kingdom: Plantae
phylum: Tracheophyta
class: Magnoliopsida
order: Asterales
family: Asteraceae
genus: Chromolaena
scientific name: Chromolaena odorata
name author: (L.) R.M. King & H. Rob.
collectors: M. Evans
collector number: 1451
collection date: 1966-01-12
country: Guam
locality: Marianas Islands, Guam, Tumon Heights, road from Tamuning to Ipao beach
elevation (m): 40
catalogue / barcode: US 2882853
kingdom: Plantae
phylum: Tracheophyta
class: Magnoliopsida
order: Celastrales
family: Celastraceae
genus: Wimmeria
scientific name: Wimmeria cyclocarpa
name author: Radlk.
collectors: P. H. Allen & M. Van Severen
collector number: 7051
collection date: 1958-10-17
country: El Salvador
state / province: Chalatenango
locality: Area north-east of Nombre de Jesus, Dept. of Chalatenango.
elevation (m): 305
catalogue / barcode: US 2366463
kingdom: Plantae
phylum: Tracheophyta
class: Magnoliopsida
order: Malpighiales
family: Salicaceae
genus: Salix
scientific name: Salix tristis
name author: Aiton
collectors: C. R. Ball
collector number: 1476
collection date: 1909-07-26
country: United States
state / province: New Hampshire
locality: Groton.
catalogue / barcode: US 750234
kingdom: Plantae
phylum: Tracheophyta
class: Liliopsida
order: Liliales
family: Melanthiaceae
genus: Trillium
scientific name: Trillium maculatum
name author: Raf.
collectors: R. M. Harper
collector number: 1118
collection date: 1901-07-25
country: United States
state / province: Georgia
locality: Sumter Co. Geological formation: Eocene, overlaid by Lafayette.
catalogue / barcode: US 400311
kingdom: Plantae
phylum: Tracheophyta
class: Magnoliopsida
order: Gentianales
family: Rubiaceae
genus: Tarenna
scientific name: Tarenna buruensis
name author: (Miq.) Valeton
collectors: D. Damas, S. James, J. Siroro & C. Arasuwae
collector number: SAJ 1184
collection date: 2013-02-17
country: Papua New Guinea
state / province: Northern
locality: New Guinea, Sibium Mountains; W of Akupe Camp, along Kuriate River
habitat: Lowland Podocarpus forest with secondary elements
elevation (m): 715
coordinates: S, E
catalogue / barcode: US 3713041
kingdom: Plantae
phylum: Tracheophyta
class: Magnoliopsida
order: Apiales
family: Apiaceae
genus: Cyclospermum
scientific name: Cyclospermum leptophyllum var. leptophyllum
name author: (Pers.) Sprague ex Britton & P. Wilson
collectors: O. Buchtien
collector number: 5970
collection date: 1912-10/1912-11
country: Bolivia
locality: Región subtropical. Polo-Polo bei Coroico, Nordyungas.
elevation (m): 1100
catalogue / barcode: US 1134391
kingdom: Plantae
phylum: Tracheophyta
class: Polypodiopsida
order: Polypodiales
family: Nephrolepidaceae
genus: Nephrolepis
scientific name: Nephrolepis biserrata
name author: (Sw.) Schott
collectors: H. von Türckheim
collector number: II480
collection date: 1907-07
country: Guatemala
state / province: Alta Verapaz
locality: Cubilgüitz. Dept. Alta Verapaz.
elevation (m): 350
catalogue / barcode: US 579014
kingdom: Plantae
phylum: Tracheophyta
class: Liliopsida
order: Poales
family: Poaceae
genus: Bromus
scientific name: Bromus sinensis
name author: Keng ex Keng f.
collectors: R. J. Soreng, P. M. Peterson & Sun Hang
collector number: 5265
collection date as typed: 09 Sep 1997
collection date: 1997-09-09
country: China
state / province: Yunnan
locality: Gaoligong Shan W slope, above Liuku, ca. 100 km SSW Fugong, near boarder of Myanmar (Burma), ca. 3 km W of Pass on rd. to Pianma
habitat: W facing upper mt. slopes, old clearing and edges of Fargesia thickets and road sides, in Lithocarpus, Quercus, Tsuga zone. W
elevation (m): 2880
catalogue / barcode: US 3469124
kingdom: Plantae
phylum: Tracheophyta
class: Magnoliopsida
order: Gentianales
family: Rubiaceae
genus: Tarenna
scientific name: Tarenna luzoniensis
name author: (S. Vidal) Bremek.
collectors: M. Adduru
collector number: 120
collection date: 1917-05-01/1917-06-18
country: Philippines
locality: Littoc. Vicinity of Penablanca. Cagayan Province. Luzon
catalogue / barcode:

= Set task =
Please output all of the lines above exactly as they appear, without changing anything.

= Written answer =
kingdom: Plantae
phylum: Tracheophyta
class: Magnoliopsida
order: Asterales
family: Asteraceae
genus: Chromolaena
scientific name: Chromolaena odorata
name author: (L.) R.M. King & H. Rob.
collectors: M. Evans
collector number: 1451
collection date: 1966-01-12
country: Guam
locality: Marianas Islands, Guam, Tumon Heights, road from Tamuning to Ipao beach
elevation (m): 40
catalogue / barcode: US 2882853
kingdom: Plantae
phylum: Tracheophyta
class: Magnoliopsida
order: Celastrales
family: Celastraceae
genus: Wimmeria
scientific name: Wimmeria cyclocarpa
name author: Radlk.
collectors: P. H. Allen & M. Van Severen
collector number: 7051
collection date: 1958-10-17
country: El Salvador
state / province: Chalatenango
locality: Area north-east of Nombre de Jesus, Dept. of Chalatenango.
elevation (m): 305
catalogue / barcode: US 2366463
kingdom: Plantae
phylum: Tracheophyta
class: Magnoliopsida
order: Malpighiales
family: Salicaceae
genus: Salix
scientific name: Salix tristis
name author: Aiton
collectors: C. R. Ball
collector number: 1476
collection date: 1909-07-26
country: United States
state / province: New Hampshire
locality: Groton.
catalogue / barcode: US 750234
kingdom: Plantae
phylum: Tracheophyta
class: Liliopsida
order: Liliales
family: Melanthiaceae
genus: Trillium
scientific name: Trillium maculatum
name author: Raf.
collectors: R. M. Harper
collector number: 1118
collection date: 1901-07-25
country: United States
state / province: Georgia
locality: Sumter Co. Geological formation: Eocene, overlaid by Lafayette.
catalogue / barcode: US 400311
kingdom: Plantae
phylum: Tracheophyta
class: Magnoliopsida
order: Gentianales
family: Rubiaceae
genus: Tarenna
scientific name: Tarenna buruensis
name author: (Miq.) Valeton
collectors: D. Damas, S. James, J. Siroro & C. Arasuwae
collector number: SAJ 1184
collection date: 2013-02-17
country: Papua New Guinea
state / province: Northern
locality: New Guinea, Sibium Mountains; W of Akupe Camp, along Kuriate River
habitat: Lowland Podocarpus forest with secondary elements
elevation (m): 715
coordinates: S, E
catalogue / barcode: US 3713041
kingdom: Plantae
phylum: Tracheophyta
class: Magnoliopsida
order: Apiales
family: Apiaceae
genus: Cyclospermum
scientific name: Cyclospermum leptophyllum var. leptophyllum
name author: (Pers.) Sprague ex Britton & P. Wilson
collectors: O. Buchtien
collector number: 5970
collection date: 1912-10/1912-11
country: Bolivia
locality: Región subtropical. Polo-Polo bei Coroico, Nordyungas.
elevation (m): 1100
catalogue / barcode: US 1134391
kingdom: Plantae
phylum: Tracheophyta
class: Polypodiopsida
order: Polypodiales
family: Nephrolepidaceae
genus: Nephrolepis
scientific name: Nephrolepis biserrata
name author: (Sw.) Schott
collectors: H. von Türckheim
collector number: II480
collection date: 1907-07
country: Guatemala
state / province: Alta Verapaz
locality: Cubilgüitz. Dept. Alta Verapaz.
elevation (m): 350
catalogue / barcode: US 579014
kingdom: Plantae
phylum: Tracheophyta
class: Liliopsida
order: Poales
family: Poaceae
genus: Bromus
scientific name: Bromus sinensis
name author: Keng ex Keng f.
collectors: R. J. Soreng, P. M. Peterson & Sun Hang
collector number: 5265
collection date as typed: 09 Sep 1997
collection date: 1997-09-09
country: China
state / province: Yunnan
locality: Gaoligong Shan W slope, above Liuku, ca. 100 km SSW Fugong, near boarder of Myanmar (Burma), ca. 3 km W of Pass on rd. to Pianma
habitat: W facing upper mt. slopes, old clearing and edges of Fargesia thickets and road sides, in Lithocarpus, Quercus, Tsuga zone. W
elevation (m): 2880
catalogue / barcode: US 3469124
kingdom: Plantae
phylum: Tracheophyta
class: Magnoliopsida
order: Gentianales
family: Rubiaceae
genus: Tarenna
scientific name: Tarenna luzoniensis
name author: (S. Vidal) Bremek.
collectors: M. Adduru
collector number: 120
collection date: 1917-05-01/1917-06-18
country: Philippines
locality: Littoc. Vicinity of Penablanca. Cagayan Province. Luzon
catalogue / barcode:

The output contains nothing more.